Everyone knows the importance of data-driven decision making in business and is becoming more popular. However, what tends to get lost in that obsession is whether the underlying data is reliable or not.
It is easy to say that inaccurate data generates commercial problems. But what is even worse is when a company executes data that appears reliable when in fact it has flaws that significantly affect critical decisions. I know that the title is somewhat dramatic, but people invest countless hours trying to make their business succeed, and nothing is more painful than realizing that they were doomed from the start. That is why we need to eradicate the dangerous tendency of data providers to collect data collection and data organization .
The collection and organization of data are often treated as two sides of the same coin, however many companies do not realize that mixing them leads to metrics with incorrect or ambiguous labels. Given that the separation of these processes is not yet a common practice, the unfortunate reality is that most companies, even those that identify themselves as data-based, put themselves at an irreversible disadvantage without realizing it, and destroy that for which they That they are working. achieve.
Separate data collection and organization ensures that your company can obtain a clear and reliable image of your data. It is the best way to mitigate risk and optimize decision making.
The mirror of the music industry
There is an analogy that I like to make that compares data analysis with the music industry. In the 1
Nowadays, nobody uses the physical cut and paste to create complex and multi-layered musical tracks. Instead, they use digital recordings that can be cut, trimmed and played without losing the integrity of the original raw sounds. However, when it comes to data analysis, the status quo of the industry is like that of the music of the 1960s.
Combining data collection and organization means that it is virtually impossible to retain the integrity of the data. the original data if something needs to be rewritten or changed And even the process of doing that rewriting requires hours of laborious coding and work.
For example, suppose your company starts selling a single product (a mattress, for example) and its analyzes are programmed to track each purchase, labeled "buy". As the company grows, add a new product, a pillow. His analysis, which previously only followed a "purchase", can not distinguish between a mattress purchase and a pillow purchase.
Your company could reconfigure your system to track two events, "mattress purchase" and "pillow purchase," but all the old data is still labeled simply "buy." Now they have to go back and manually update all the data points labeled "buy" to "buy mattress" or simply live with an inconsistency between historical and new data.
This is the life when the data collection and organization are grouped: each new addition of product requires a lot of time, work prone to errors of re-schematizing manually the historical data. But by keeping the collection process separate from the organization, you can easily change the labels without losing any of the original data.
Suddenly, it is possible to simply create the new "mattress purchase" label and then apply it retroactively to all the historical data, no matter how it has been previously labeled. This allows companies to track all information over time, as they grow from mattresses and pillows, to sheets, bedspreads, quilts and more (also applies to products not related to the bedroom).

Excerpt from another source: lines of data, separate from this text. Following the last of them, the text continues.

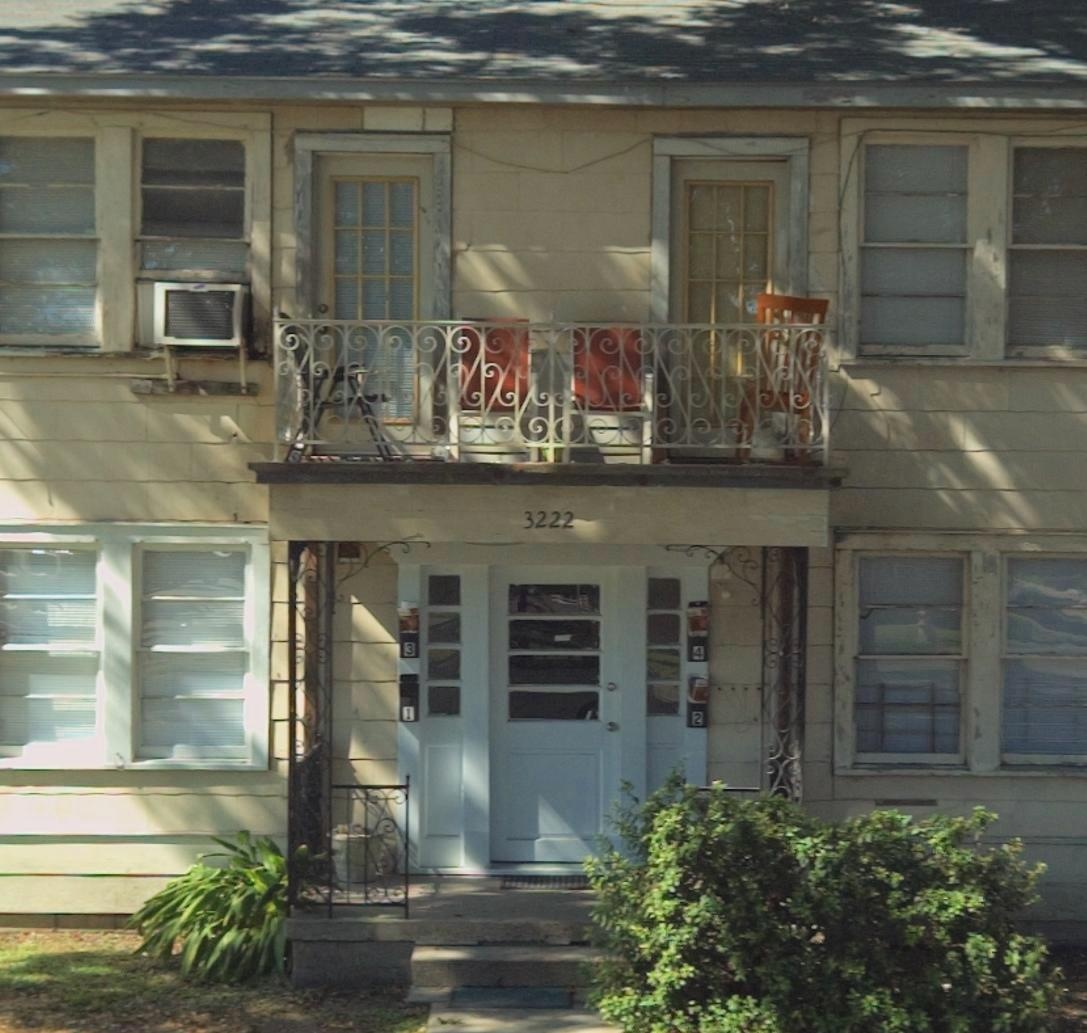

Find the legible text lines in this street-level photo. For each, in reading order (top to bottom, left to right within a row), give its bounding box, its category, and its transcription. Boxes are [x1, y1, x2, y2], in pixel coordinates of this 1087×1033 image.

[521, 509, 575, 530] StreetNumber: 3222
[404, 643, 414, 656] StreetNumber: 3
[692, 646, 704, 659] StreetNumber: 4
[404, 707, 413, 720] StreetNumber: 1
[692, 711, 703, 726] StreetNumber: 2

Nondestructive Edition and The Future of Data Analysis
Essentially, by separating the process of data analysis, the company in the previous example can treat your data in the same way that modern recording artists treat music digital; they can cut and rename the data however they want, without compromising fundamental integrity. The music industry calls this "non-destructive" edition. The data analysis does not even have a name, because it is an uncommon practice.
However, non-destructive editing is eminently important for any data-driven business because metrics with ambiguous or incorrect labels cause as many problems as incorrect information. As companies grow and expand, their data becomes exponentially more complicated. By separating collection and organization, companies acquire the ability to adapt their analysis easily and retroactively. They no longer have to invest valuable resources to re-tag data by hand, risking the integrity and usefulness of knowledge.
Ultimately, the future of the analytics industry depends on the separation of data collection and organization. Opens resources that simplify customer perceptions. And in the long run, it will allow companies that dream of being truly driven by data the freedom to finally embrace their potential.